On the Shooting At The US Capitol

Yesterday a Christian pastor, motivated by his religious beliefs, fired a weapon at the US Capitol.
I'm not going to call for a ban on Christian immigrants until we "know what's happening."
I'm not going to suggest Christian neighborhoods be patrolled.
I'm not going to advocate for Christian institutions to be outlawed.
I'm not going to question why Christian leaders aren't condemning radical Christianity.
I'm going to remind myself that we, as Americans, decided a long time ago that we aren't going to set public policy based on a person's faith.
I'm going to remind others that the law can and should provide reasonable accommodation for individual faith.
I'm going to recognize that the actions of one person, or a group of persons, or a host of people are not a reflection on the broad and diverse population of believers who might share a common holy text and cultural label,
and I'm going to ask you to do the same.

Friday, March 25, 2016

A Good Friday Prayer

For those who hear of Christ crying out for water on the cross, who cannot see Christ in the children of Flint, we pray.

For our leaders who hear the story of Pilot convicting Christ for the sake political expediency, who cannot see Christ in a generation of young people felled by tough on crime policy, we pray.

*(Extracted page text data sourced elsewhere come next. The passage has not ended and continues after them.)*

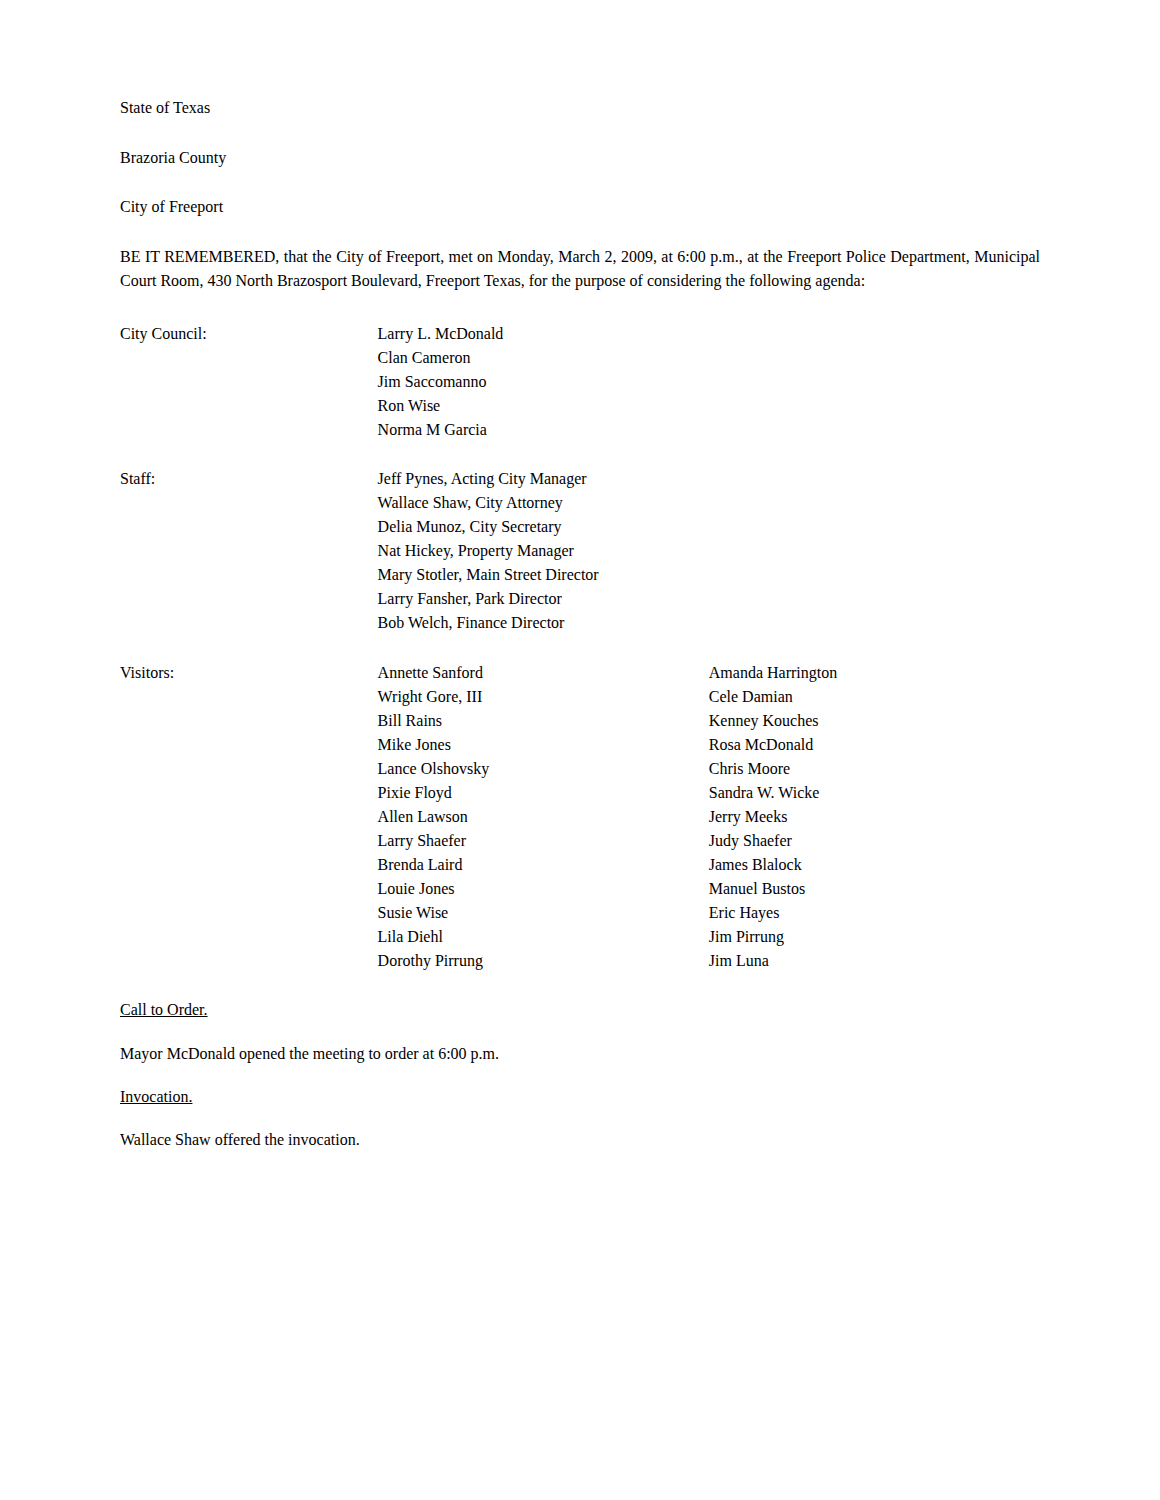State of Texas
Brazoria County
City of Freeport
BE IT REMEMBERED, that the City of Freeport, met on Monday, March 2, 2009, at 6:00 p.m., at the Freeport Police Department, Municipal Court Room, 430 North Brazosport Boulevard, Freeport Texas, for the purpose of considering the following agenda:
| City Council: | Larry L. McDonald | |
| | Clan Cameron | |
| | Jim Saccomanno | |
| | Ron Wise | |
| | Norma M Garcia | |
| Staff: | Jeff Pynes, Acting City Manager | |
| | Wallace Shaw, City Attorney | |
| | Delia Munoz, City Secretary | |
| | Nat Hickey, Property Manager | |
| | Mary Stotler, Main Street Director | |
| | Larry Fansher, Park Director | |
| | Bob Welch, Finance Director | |
| Visitors: | Annette Sanford | Amanda Harrington |
| | Wright Gore, III | Cele Damian |
| | Bill Rains | Kenney Kouches |
| | Mike Jones | Rosa McDonald |
| | Lance Olshovsky | Chris Moore |
| | Pixie Floyd | Sandra W. Wicke |
| | Allen Lawson | Jerry Meeks |
| | Larry Shaefer | Judy Shaefer |
| | Brenda Laird | James Blalock |
| | Louie Jones | Manuel Bustos |
| | Susie Wise | Eric Hayes |
| | Lila Diehl | Jim Pirrung |
| | Dorothy Pirrung | Jim Luna |
Call to Order.
Mayor McDonald opened the meeting to order at 6:00 p.m.
Invocation.
Wallace Shaw offered the invocation.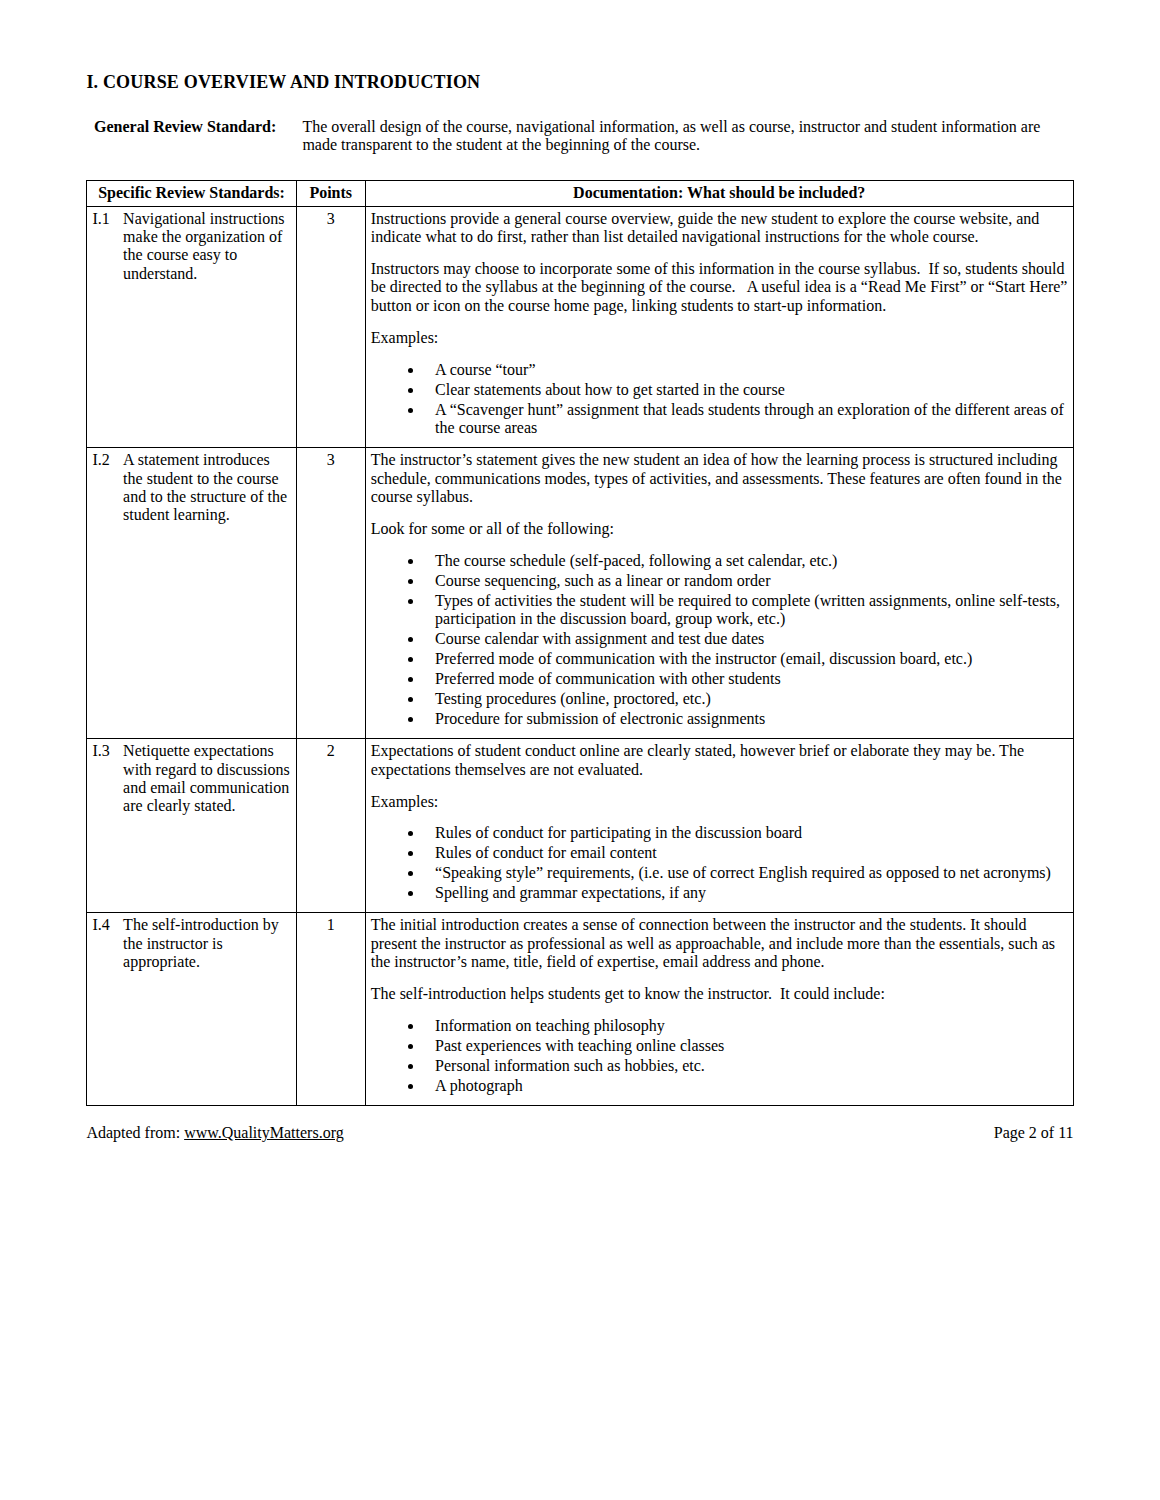I. COURSE OVERVIEW AND INTRODUCTION
General Review Standard:
The overall design of the course, navigational information, as well as course, instructor and student information are made transparent to the student at the beginning of the course.
| Specific Review Standards: | Points | Documentation: What should be included? |
| --- | --- | --- |
| I.1 Navigational instructions make the organization of the course easy to understand. | 3 | Instructions provide a general course overview, guide the new student to explore the course website, and indicate what to do first, rather than list detailed navigational instructions for the whole course. Instructors may choose to incorporate some of this information in the course syllabus. If so, students should be directed to the syllabus at the beginning of the course. A useful idea is a “Read Me First” or “Start Here” button or icon on the course home page, linking students to start-up information. Examples: A course “tour” Clear statements about how to get started in the course A “Scavenger hunt” assignment that leads students through an exploration of the different areas of the course areas |
| I.2 A statement introduces the student to the course and to the structure of the student learning. | 3 | The instructor’s statement gives the new student an idea of how the learning process is structured including schedule, communications modes, types of activities, and assessments. These features are often found in the course syllabus. Look for some or all of the following: The course schedule (self-paced, following a set calendar, etc.) Course sequencing, such as a linear or random order Types of activities the student will be required to complete (written assignments, online self-tests, participation in the discussion board, group work, etc.) Course calendar with assignment and test due dates Preferred mode of communication with the instructor (email, discussion board, etc.) Preferred mode of communication with other students Testing procedures (online, proctored, etc.) Procedure for submission of electronic assignments |
| I.3 Netiquette expectations with regard to discussions and email communication are clearly stated. | 2 | Expectations of student conduct online are clearly stated, however brief or elaborate they may be. The expectations themselves are not evaluated. Examples: Rules of conduct for participating in the discussion board Rules of conduct for email content “Speaking style” requirements, (i.e. use of correct English required as opposed to net acronyms) Spelling and grammar expectations, if any |
| I.4 The self-introduction by the instructor is appropriate. | 1 | The initial introduction creates a sense of connection between the instructor and the students. It should present the instructor as professional as well as approachable, and include more than the essentials, such as the instructor’s name, title, field of expertise, email address and phone. The self-introduction helps students get to know the instructor. It could include: Information on teaching philosophy Past experiences with teaching online classes Personal information such as hobbies, etc. A photograph |
Adapted from: www.QualityMatters.org
Page 2 of 11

For creation, beaten for the sake of humanity's selfishness, flesh torn to serve our greed, forced to bear the burden of its own destruction, and for those that cannot see Christ in in the firmament, the land or the sea, we pray.

For ourselves, when we see ourselves in Simeon, in Veronica, in the multitudes crying 'Hosanna,' but never in the throng hissing 'crucify' through clinched teeth, never in the majority benefiting from the cruelty of those with power, we pray.

For the church, tonight a widow, and for those who look upon the dispossessed, the grieving, the ill in body or mind, the cast-out and cannot see Christ's beloved, we pray.

For those who see the anguish of Sybrina Fulton, of Lesley McSpadden, of Maria Hamilton, Gwen Carr and Tressa Sherrod and cannot see Mary, the mother of Christ, beside the cross - her son killed by a government more concerned with order than justice, we pray.

For all the ways we have denied Christ by denying Christ's presence in every person we meet, not three times, not three times three times, not three nine times over but in a countless unceasing denial like the crowing of all earth's fowl across all time, a restless din of conviction and remembrance, for that - on this darkest of nights when humanity glimpses but for a moment the specter of a world absent your presence - for that - we pray forgiveness - Amen.